Title: Musikalisches Opfer
Performer: Musica Antiqua Koln
Director: Reinhard Goebel
Year: 1979
Length: 50 minutes


This is an interesting late piece by Bach, the story goes that he was given a musical theme by Frederick the Great and told to make it in a 6 voice fugue. Bach was obviously being mocked, but instead of flipping Freddy the bird, he came back with this.

And this is a pretty interesting set of variations on the little theme provided by the Emperor. So I think he came out of it pretty well. As always Bach isn't a great innovator and the piece is quite backward looking, there is no inkling of the classical period here, but he does Baroque very well indeed.

Taken out of its historical content this piece would be more impressive than it ends up being, Bach is looking back, not forward, but in the process he manages to make some pretty lovely music, and a very imaginative set of variations.

Final Grade



From Wikipedia:

Some of the canons of the Musical Offering are represented in the original score by not more than a short monodic melody of a few measures, with a more or less enigmatic inscription in Latin above the melody. These compositions are called the riddle fugues (or sometimes, more appropriately, the riddle canons). The performer(s) is/are supposed to interpret the music as a multi-part piece (a piece with several intertwining melodies), while solving the "riddle". Some of these riddles have been explained to have more than one possible "solution", although nowadays most printed editions of the score give a single, more or less "standard" solution of the riddle, so that interpreters can just play, without having to worry about the Latin, or the riddle.

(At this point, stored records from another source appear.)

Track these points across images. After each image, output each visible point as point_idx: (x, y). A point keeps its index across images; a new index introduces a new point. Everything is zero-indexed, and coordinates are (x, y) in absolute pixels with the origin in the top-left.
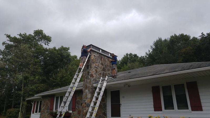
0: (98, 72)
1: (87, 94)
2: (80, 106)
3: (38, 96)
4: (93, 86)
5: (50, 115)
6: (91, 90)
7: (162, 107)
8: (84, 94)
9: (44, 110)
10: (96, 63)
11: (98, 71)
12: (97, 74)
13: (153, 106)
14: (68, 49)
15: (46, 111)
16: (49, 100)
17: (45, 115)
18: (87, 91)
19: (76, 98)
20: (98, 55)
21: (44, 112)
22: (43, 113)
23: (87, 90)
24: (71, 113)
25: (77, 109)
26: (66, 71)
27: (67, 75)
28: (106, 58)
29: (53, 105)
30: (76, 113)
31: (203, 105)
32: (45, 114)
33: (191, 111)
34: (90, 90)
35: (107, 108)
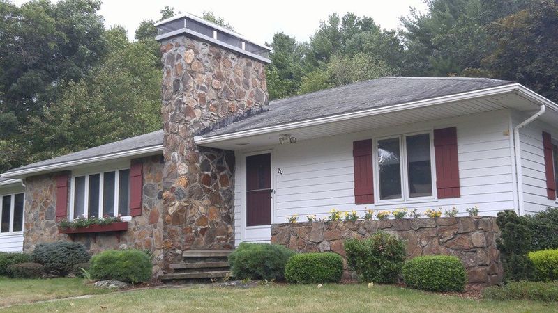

One of these riddle canons, "in augmentationem" (i.e. augmentation, the length of the notes gets longer), is inscribed "Notulis crescentibus crescat Fortuna Regis" (may the fortunes of the king increase like the length of the notes), while a modulating canon which ends a tone higher than it starts is inscribed "Ascendenteque Modulationis ascendat Gloria Regis" (as the modulation rises, so may the King's glory).